If you are still following, the aforementioned address what lies below the surface of this law. First, and foremost, the actual title of the Bill. An Act to Preserve the Gold Supply of The United States. While Great Britain had by account taken it's self off of the gold standard, and the U.S. had not, silver was the alternative to at least back it's paper notes, which they somewhat reluctantly agreed upon. From the author's personal observation, the very Bill's sponsor, Key Pitman, was from the silver mining state of Nevada and nestled within the wording there is a provision requiring the future production of standard silver dollars equal to those melted. As one who has little belief in coincidence I leave that to you to make judgement as to why silver and not gold. As for fractional coinage, the dime to half dollar, these were excluded and saved from the melting pot because the war effort created a booming economy. With such a large amount of silver entering the market the value was surely to rise accordingly, which it had. Yet with such a strong economy, domestic hoarding would not become an issue. As for outside of the U.S., steps were taken to stabilize and control the markets. One such implemented by the United States Postal Service, where by it became illegal to send coinage to foreign nations. Which effected collectors, primarily to north in Canada.
So, how many Morgan Dollars were suddenly gone forever?

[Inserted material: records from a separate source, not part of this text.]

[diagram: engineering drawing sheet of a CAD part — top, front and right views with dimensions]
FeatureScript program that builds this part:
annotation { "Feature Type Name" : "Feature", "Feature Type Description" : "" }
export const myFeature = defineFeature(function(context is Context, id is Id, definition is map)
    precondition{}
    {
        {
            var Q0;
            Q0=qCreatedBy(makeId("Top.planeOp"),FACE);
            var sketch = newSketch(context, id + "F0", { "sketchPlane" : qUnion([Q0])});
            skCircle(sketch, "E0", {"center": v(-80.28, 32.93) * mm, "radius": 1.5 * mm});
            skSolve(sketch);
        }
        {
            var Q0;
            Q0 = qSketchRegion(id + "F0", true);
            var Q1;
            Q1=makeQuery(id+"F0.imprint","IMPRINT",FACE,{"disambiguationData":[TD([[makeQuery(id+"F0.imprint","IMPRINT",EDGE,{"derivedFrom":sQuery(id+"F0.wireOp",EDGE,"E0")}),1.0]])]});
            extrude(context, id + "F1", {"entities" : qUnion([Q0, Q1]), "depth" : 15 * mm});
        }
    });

While an actual number will likely not be known, nearly all sources tend to have the same figure. 270,232,722. Renowned coin expert Q. David Bowers estimates that roughly 15% of all Morgan Dollars remain. To put into perspective the sheer number of silver dollars melted, if all were stacked one on top of the other it would reach a height of 400 miles. Finally, I'll leave you with the official 1918 United States Treasure Annual Report, ending June 30. The total number of standard silver dollars reclaimed as bullion stands at 68,753,583. The primary melting being conducted at the New York City assay, followed by Denver and San Francisco refined 51,651,932 combined. Several other little unknown assaying facilities also contributed, such as Seattle, Carson City, and Salt Lake City refined the balance of 17,101,651 . Refining 15% above the previous year the stock had been depleted by 22.5%. As for coinage operation for commerce, the three mint branches were running at 16-24 hours or 17% above the previous year. Perhaps the greatest unknown, having read this in it's entirety, there is no mention of dates nor mint marks melted. Once again, your's truly is speculating. With the amount of silver discovered and mined out west, the politicians of said states forced the Treasury to produce record numbers of coin despite an actual need for commerce. So as these sat idle in vaults over many years, each year being added, common sense dictates that the oldest would remain in the back and last to be used. Or in this case, melted. Carson City sent what remained in their vaults east to Philadelphia sometime after closing, and this perhaps, explains the number which showed up in the 1970's as GSA's.
If you are a Morgan Dollar collector, or simply enjoy history, I hope that this enlightened you. Myself, and I hope you'll be hard on me, I think it is the worst design of all circulating U.S. coinage. That rubber chicken reverse is God-awful hideous. So the image is courtesy of PCGS Coinfacts. The research is taken from actual government records found on the Newman Numismatic Portal. That was the most fascinating three day read I have had!